=== Code change snippets ===
= Beginning of Section =

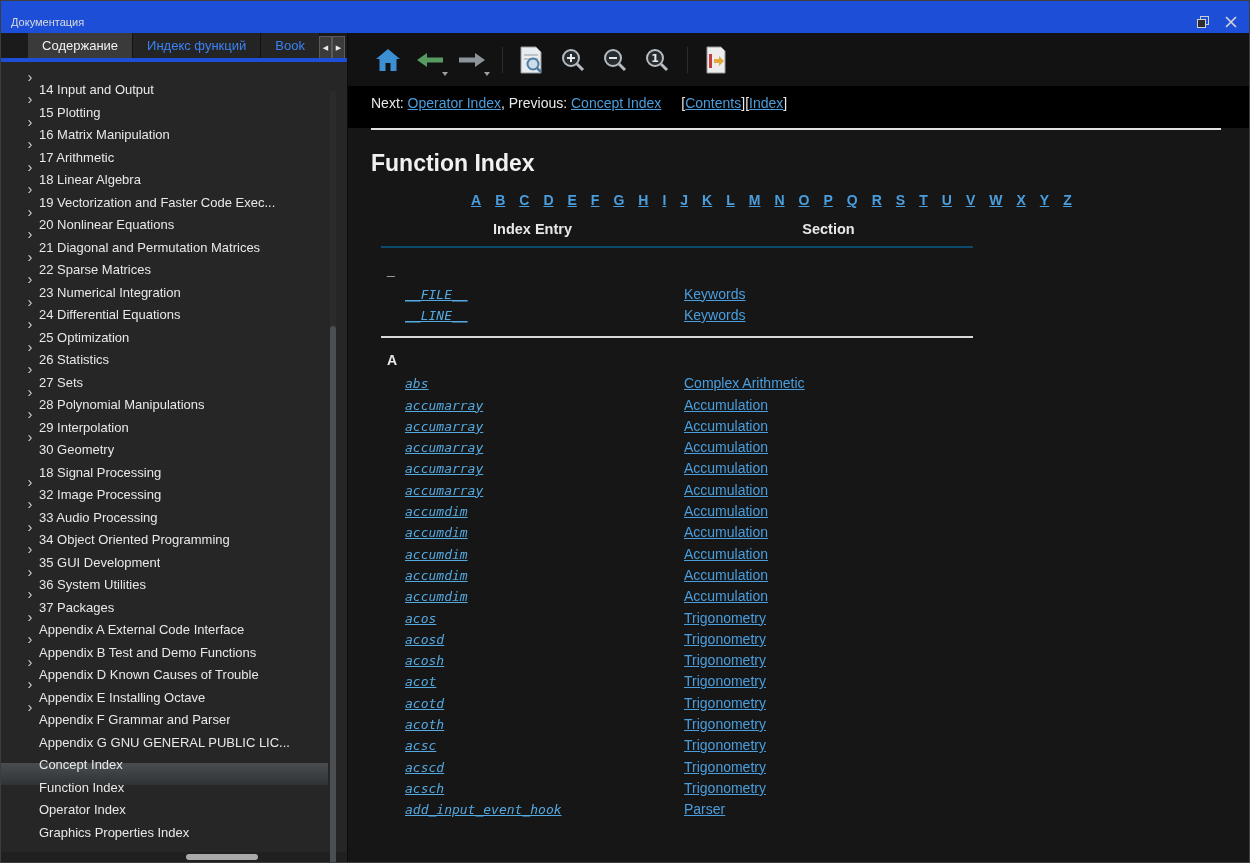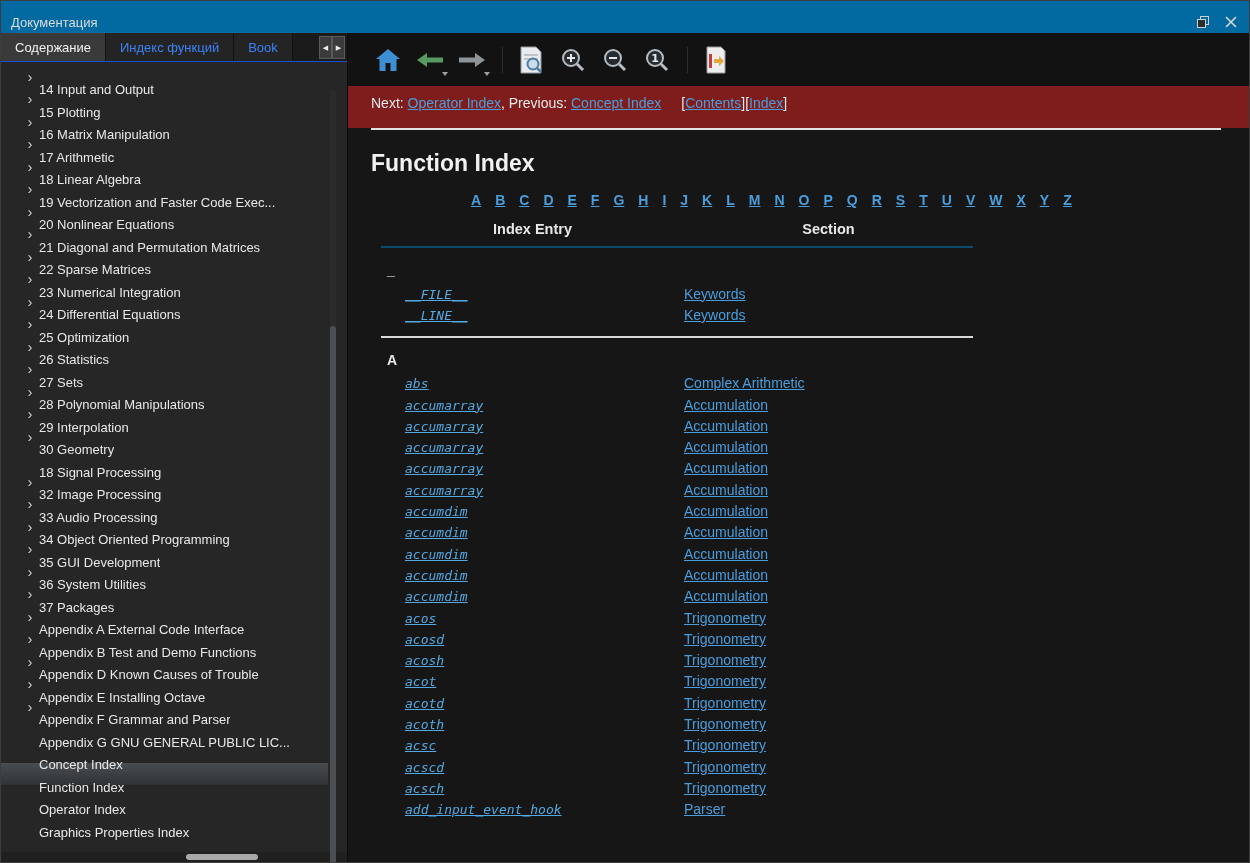--- a/index.html
+++ b/index.html
@@ -9,8 +9,8 @@
             display:flex; flex-direction:column; overflow:hidden; }
 
   
-  .titlebar { flex:0 0 26px; background:#0369a1; display:flex; align-items:center;
-              padding:10px 4px 0 10px; color:#dcdcdc; font-size:13px; }
+  .titlebar { flex:0 0 26px; background:#1d4ed8; display:flex; align-items:center;
+              padding:10px 4px 0 10px; color:#dcdcdc; font-size:11px; }
   .title-text { flex:1; }
   .win-btn { width:28px; height:22px; display:flex; align-items:center; justify-content:center; }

= End of Section =

=== EXERCISE ===
What is needed is a verbatim transcription of the records, minus the pictures.

=== RESPONSE TO THIS TASK ===
--- a/index.html
+++ b/index.html
@@ -9,8 +9,8 @@
             display:flex; flex-direction:column; overflow:hidden; }
 
   
-  .titlebar { flex:0 0 26px; background:#0369a1; display:flex; align-items:center;
-              padding:10px 4px 0 10px; color:#dcdcdc; font-size:13px; }
+  .titlebar { flex:0 0 26px; background:#1d4ed8; display:flex; align-items:center;
+              padding:10px 4px 0 10px; color:#dcdcdc; font-size:11px; }
   .title-text { flex:1; }
   .win-btn { width:28px; height:22px; display:flex; align-items:center; justify-content:center; }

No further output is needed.